* _WHAT THE TASK REQUIRES_
All of the records below need to be returned exactly.

Records from a data collection
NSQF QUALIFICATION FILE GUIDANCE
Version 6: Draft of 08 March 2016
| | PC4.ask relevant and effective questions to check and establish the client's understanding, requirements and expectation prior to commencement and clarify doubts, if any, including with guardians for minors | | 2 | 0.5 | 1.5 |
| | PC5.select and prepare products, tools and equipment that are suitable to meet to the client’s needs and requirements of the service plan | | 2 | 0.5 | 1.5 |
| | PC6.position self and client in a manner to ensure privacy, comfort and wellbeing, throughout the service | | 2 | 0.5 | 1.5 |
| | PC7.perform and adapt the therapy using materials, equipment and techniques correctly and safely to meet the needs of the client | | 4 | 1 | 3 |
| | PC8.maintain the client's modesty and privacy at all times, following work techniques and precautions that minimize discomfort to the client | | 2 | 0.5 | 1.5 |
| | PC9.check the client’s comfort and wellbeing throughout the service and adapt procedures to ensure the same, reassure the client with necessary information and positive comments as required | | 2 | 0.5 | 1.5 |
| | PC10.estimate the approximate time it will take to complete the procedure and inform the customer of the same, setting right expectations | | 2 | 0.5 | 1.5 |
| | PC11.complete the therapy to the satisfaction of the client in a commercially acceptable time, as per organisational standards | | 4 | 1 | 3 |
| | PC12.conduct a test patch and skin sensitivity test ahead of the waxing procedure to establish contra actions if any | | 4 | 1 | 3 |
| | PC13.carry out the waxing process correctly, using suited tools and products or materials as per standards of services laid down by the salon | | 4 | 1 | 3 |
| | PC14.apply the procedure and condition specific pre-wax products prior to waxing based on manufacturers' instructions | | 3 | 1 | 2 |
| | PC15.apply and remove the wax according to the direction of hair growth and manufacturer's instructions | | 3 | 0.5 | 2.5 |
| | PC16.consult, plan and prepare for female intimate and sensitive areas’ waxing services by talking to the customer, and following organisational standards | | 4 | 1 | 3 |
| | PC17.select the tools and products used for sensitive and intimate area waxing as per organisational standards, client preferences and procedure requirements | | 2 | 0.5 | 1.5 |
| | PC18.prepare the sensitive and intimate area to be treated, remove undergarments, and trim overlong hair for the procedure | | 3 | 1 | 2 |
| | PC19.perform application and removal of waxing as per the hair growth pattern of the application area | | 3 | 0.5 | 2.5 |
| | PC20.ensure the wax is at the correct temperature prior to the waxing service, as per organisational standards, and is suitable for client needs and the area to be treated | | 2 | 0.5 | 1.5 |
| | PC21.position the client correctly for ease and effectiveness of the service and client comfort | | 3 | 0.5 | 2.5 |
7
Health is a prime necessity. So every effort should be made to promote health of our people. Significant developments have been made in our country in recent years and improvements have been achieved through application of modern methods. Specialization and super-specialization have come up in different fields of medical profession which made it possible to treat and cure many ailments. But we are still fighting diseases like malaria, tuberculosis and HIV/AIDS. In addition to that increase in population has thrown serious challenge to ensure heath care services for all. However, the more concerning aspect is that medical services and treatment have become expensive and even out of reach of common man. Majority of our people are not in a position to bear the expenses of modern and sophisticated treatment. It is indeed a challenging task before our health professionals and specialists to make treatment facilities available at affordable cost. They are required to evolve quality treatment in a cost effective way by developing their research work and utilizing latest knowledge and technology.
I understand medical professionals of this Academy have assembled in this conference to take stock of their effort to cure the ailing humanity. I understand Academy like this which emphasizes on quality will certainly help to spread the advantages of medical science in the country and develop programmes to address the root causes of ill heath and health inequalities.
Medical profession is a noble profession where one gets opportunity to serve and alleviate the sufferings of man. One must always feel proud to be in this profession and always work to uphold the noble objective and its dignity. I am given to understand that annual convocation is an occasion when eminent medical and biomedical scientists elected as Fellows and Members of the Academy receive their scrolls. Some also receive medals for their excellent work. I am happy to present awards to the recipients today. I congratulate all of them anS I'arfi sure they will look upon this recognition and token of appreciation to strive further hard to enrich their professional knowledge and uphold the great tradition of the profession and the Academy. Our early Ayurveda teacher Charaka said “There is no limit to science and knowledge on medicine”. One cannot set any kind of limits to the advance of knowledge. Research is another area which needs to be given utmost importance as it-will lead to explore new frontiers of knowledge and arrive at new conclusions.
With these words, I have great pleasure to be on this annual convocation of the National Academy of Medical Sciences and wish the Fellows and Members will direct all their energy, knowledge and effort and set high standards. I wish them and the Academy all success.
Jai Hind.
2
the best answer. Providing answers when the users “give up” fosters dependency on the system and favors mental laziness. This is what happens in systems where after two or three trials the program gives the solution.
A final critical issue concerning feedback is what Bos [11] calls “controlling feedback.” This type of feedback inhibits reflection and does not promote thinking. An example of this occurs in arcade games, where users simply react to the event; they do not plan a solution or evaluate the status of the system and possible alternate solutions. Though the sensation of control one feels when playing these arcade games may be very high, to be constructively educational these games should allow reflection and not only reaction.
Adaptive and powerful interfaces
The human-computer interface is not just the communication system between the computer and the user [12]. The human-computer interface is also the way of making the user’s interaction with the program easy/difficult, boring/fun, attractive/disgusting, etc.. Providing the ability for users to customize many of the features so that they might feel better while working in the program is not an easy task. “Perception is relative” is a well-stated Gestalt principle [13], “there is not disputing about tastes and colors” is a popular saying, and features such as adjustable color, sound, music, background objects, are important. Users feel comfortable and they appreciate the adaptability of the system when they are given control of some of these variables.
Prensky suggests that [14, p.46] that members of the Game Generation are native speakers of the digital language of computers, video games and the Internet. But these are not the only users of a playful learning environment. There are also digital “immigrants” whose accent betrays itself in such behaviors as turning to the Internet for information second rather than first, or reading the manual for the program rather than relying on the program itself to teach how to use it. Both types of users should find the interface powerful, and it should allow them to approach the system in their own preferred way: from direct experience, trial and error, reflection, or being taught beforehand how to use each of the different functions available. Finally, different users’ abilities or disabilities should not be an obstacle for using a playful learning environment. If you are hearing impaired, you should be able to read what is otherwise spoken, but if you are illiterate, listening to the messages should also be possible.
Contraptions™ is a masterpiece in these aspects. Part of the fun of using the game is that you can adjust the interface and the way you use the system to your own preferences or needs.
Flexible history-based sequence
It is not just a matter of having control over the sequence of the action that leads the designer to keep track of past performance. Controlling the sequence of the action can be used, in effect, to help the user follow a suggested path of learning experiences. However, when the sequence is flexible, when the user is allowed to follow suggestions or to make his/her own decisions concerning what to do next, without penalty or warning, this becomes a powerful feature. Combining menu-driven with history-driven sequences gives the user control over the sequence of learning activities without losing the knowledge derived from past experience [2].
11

* _FINISHED EXERCISE_
NSQF QUALIFICATION FILE GUIDANCE
Version 6: Draft of 08 March 2016
| | PC4.ask relevant and effective questions to check and establish the client's understanding, requirements and expectation prior to commencement and clarify doubts, if any, including with guardians for minors | | 2 | 0.5 | 1.5 |
| | PC5.select and prepare products, tools and equipment that are suitable to meet to the client’s needs and requirements of the service plan | | 2 | 0.5 | 1.5 |
| | PC6.position self and client in a manner to ensure privacy, comfort and wellbeing, throughout the service | | 2 | 0.5 | 1.5 |
| | PC7.perform and adapt the therapy using materials, equipment and techniques correctly and safely to meet the needs of the client | | 4 | 1 | 3 |
| | PC8.maintain the client's modesty and privacy at all times, following work techniques and precautions that minimize discomfort to the client | | 2 | 0.5 | 1.5 |
| | PC9.check the client’s comfort and wellbeing throughout the service and adapt procedures to ensure the same, reassure the client with necessary information and positive comments as required | | 2 | 0.5 | 1.5 |
| | PC10.estimate the approximate time it will take to complete the procedure and inform the customer of the same, setting right expectations | | 2 | 0.5 | 1.5 |
| | PC11.complete the therapy to the satisfaction of the client in a commercially acceptable time, as per organisational standards | | 4 | 1 | 3 |
| | PC12.conduct a test patch and skin sensitivity test ahead of the waxing procedure to establish contra actions if any | | 4 | 1 | 3 |
| | PC13.carry out the waxing process correctly, using suited tools and products or materials as per standards of services laid down by the salon | | 4 | 1 | 3 |
| | PC14.apply the procedure and condition specific pre-wax products prior to waxing based on manufacturers' instructions | | 3 | 1 | 2 |
| | PC15.apply and remove the wax according to the direction of hair growth and manufacturer's instructions | | 3 | 0.5 | 2.5 |
| | PC16.consult, plan and prepare for female intimate and sensitive areas’ waxing services by talking to the customer, and following organisational standards | | 4 | 1 | 3 |
| | PC17.select the tools and products used for sensitive and intimate area waxing as per organisational standards, client preferences and procedure requirements | | 2 | 0.5 | 1.5 |
| | PC18.prepare the sensitive and intimate area to be treated, remove undergarments, and trim overlong hair for the procedure | | 3 | 1 | 2 |
| | PC19.perform application and removal of waxing as per the hair growth pattern of the application area | | 3 | 0.5 | 2.5 |
| | PC20.ensure the wax is at the correct temperature prior to the waxing service, as per organisational standards, and is suitable for client needs and the area to be treated | | 2 | 0.5 | 1.5 |
| | PC21.position the client correctly for ease and effectiveness of the service and client comfort | | 3 | 0.5 | 2.5 |
7
Health is a prime necessity. So every effort should be made to promote health of our people. Significant developments have been made in our country in recent years and improvements have been achieved through application of modern methods. Specialization and super-specialization have come up in different fields of medical profession which made it possible to treat and cure many ailments. But we are still fighting diseases like malaria, tuberculosis and HIV/AIDS. In addition to that increase in population has thrown serious challenge to ensure heath care services for all. However, the more concerning aspect is that medical services and treatment have become expensive and even out of reach of common man. Majority of our people are not in a position to bear the expenses of modern and sophisticated treatment. It is indeed a challenging task before our health professionals and specialists to make treatment facilities available at affordable cost. They are required to evolve quality treatment in a cost effective way by developing their research work and utilizing latest knowledge and technology.
I understand medical professionals of this Academy have assembled in this conference to take stock of their effort to cure the ailing humanity. I understand Academy like this which emphasizes on quality will certainly help to spread the advantages of medical science in the country and develop programmes to address the root causes of ill heath and health inequalities.
Medical profession is a noble profession where one gets opportunity to serve and alleviate the sufferings of man. One must always feel proud to be in this profession and always work to uphold the noble objective and its dignity. I am given to understand that annual convocation is an occasion when eminent medical and biomedical scientists elected as Fellows and Members of the Academy receive their scrolls. Some also receive medals for their excellent work. I am happy to present awards to the recipients today. I congratulate all of them anS I'arfi sure they will look upon this recognition and token of appreciation to strive further hard to enrich their professional knowledge and uphold the great tradition of the profession and the Academy. Our early Ayurveda teacher Charaka said “There is no limit to science and knowledge on medicine”. One cannot set any kind of limits to the advance of knowledge. Research is another area which needs to be given utmost importance as it-will lead to explore new frontiers of knowledge and arrive at new conclusions.
With these words, I have great pleasure to be on this annual convocation of the National Academy of Medical Sciences and wish the Fellows and Members will direct all their energy, knowledge and effort and set high standards. I wish them and the Academy all success.
Jai Hind.
2
the best answer. Providing answers when the users “give up” fosters dependency on the system and favors mental laziness. This is what happens in systems where after two or three trials the program gives the solution.
A final critical issue concerning feedback is what Bos [11] calls “controlling feedback.” This type of feedback inhibits reflection and does not promote thinking. An example of this occurs in arcade games, where users simply react to the event; they do not plan a solution or evaluate the status of the system and possible alternate solutions. Though the sensation of control one feels when playing these arcade games may be very high, to be constructively educational these games should allow reflection and not only reaction.
Adaptive and powerful interfaces
The human-computer interface is not just the communication system between the computer and the user [12]. The human-computer interface is also the way of making the user’s interaction with the program easy/difficult, boring/fun, attractive/disgusting, etc.. Providing the ability for users to customize many of the features so that they might feel better while working in the program is not an easy task. “Perception is relative” is a well-stated Gestalt principle [13], “there is not disputing about tastes and colors” is a popular saying, and features such as adjustable color, sound, music, background objects, are important. Users feel comfortable and they appreciate the adaptability of the system when they are given control of some of these variables.
Prensky suggests that [14, p.46] that members of the Game Generation are native speakers of the digital language of computers, video games and the Internet. But these are not the only users of a playful learning environment. There are also digital “immigrants” whose accent betrays itself in such behaviors as turning to the Internet for information second rather than first, or reading the manual for the program rather than relying on the program itself to teach how to use it. Both types of users should find the interface powerful, and it should allow them to approach the system in their own preferred way: from direct experience, trial and error, reflection, or being taught beforehand how to use each of the different functions available. Finally, different users’ abilities or disabilities should not be an obstacle for using a playful learning environment. If you are hearing impaired, you should be able to read what is otherwise spoken, but if you are illiterate, listening to the messages should also be possible.
Contraptions™ is a masterpiece in these aspects. Part of the fun of using the game is that you can adjust the interface and the way you use the system to your own preferences or needs.
Flexible history-based sequence
It is not just a matter of having control over the sequence of the action that leads the designer to keep track of past performance. Controlling the sequence of the action can be used, in effect, to help the user follow a suggested path of learning experiences. However, when the sequence is flexible, when the user is allowed to follow suggestions or to make his/her own decisions concerning what to do next, without penalty or warning, this becomes a powerful feature. Combining menu-driven with history-driven sequences gives the user control over the sequence of learning activities without losing the knowledge derived from past experience [2].
11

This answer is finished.